§ **Task statement**
Please reproduce, exactly as given, the lines running from the start of the data to the line containing "Table 5. Diversity", inclusive, and omit the pictures.

§ **Information supplied**

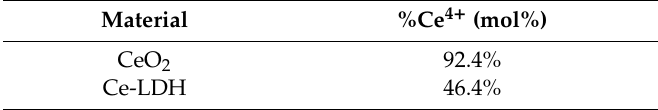
Table 2. Ce 4+ fraction of the CeO 2 and Ce-LDH materials as determined by iodometry. Table 2. Ce 4 + fraction of the CeO 2 and Ce-LDH materials as determined by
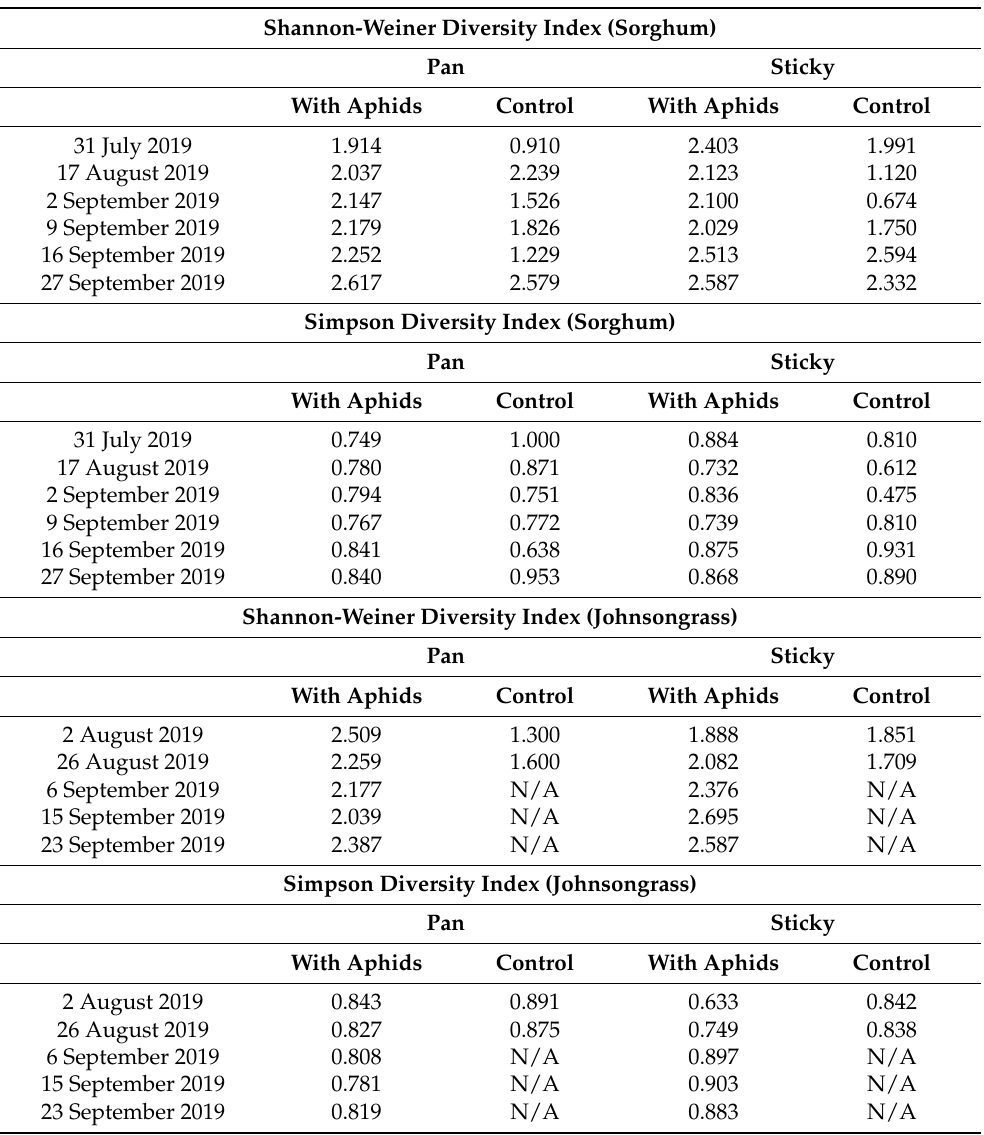
Table 5. Diversity indices of Hymenoptera collected using pan or sticky traps from sorghum and Johnsongrass infested with sorghum aphid or uninfested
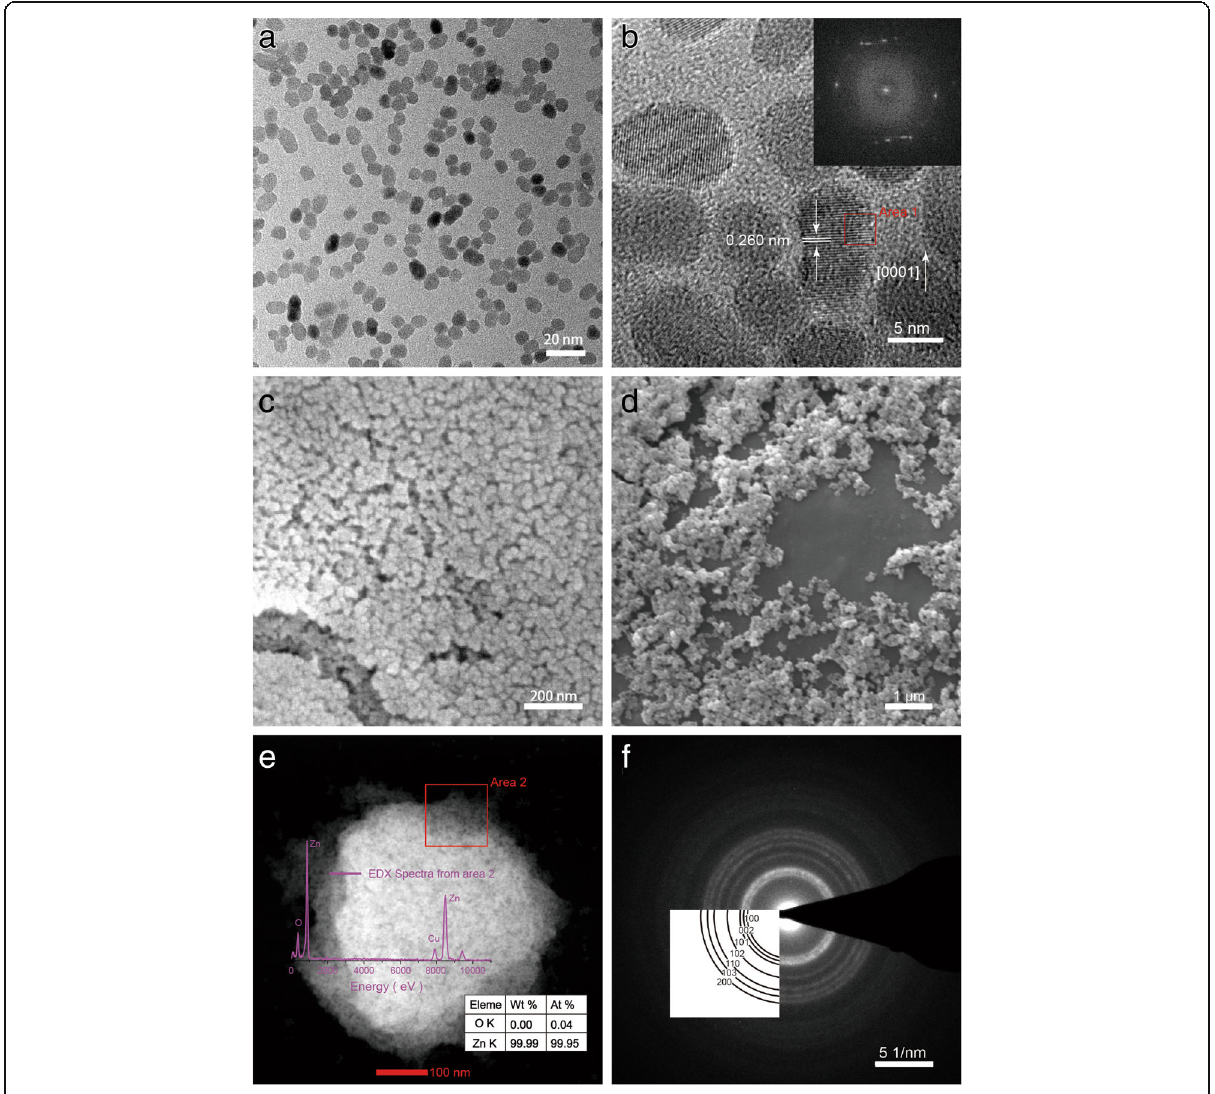
Fig. 3 TEM, SEM, EDX, and SAED results for ZnO NPs from sample 4. a , b Low- and high-magnification TEM images showing bulk morphology of the sample and lattice fringes, respectively. b Fourier filtered image from area 1. c , d SEM images of well-dispersed particles. e SEM image of the particle used to record EDX spectrum from area 2. f SAED pattern shows wurtzite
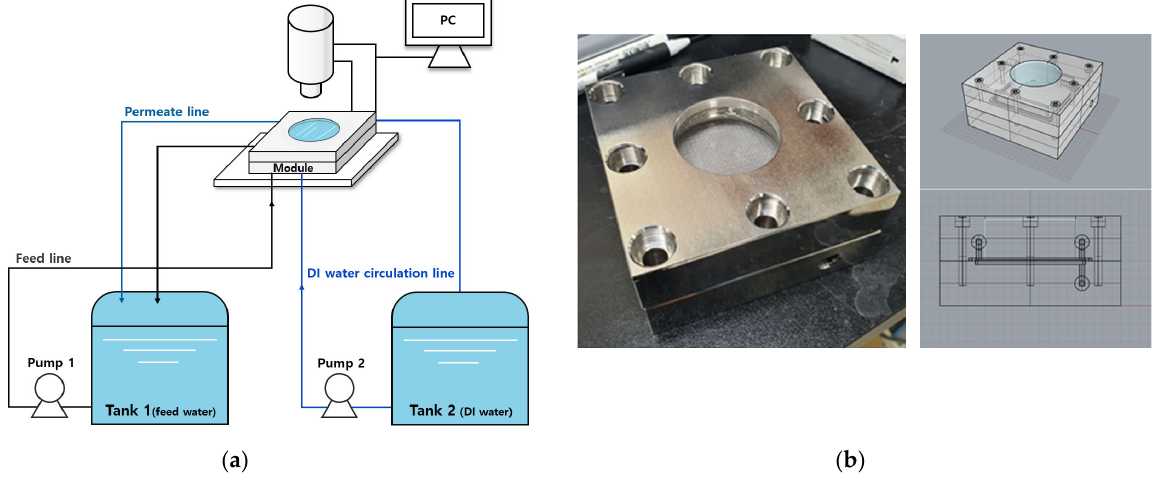
Figure 1. ( a ) Schematic diagrams of RO test apparatus. ( b ) Membrane module for OCT analysis. This test system consisted of a cross ‐ fl ow membrane cell with a fl ow channel (dimensions 60 mm × 60 mm × 3 mm). A membrane coupon was put into the membrane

§ **Exercise answer**
Table 2. Ce 4+ fraction of the CeO 2 and Ce-LDH materials as determined by iodometry. Table 2. Ce 4 + fraction of the CeO 2 and Ce-LDH materials as determined by
Table 5. Diversity indices of Hymenoptera collected using pan or sticky traps from sorghum and Johnsongrass infested with sorghum aphid or uninfested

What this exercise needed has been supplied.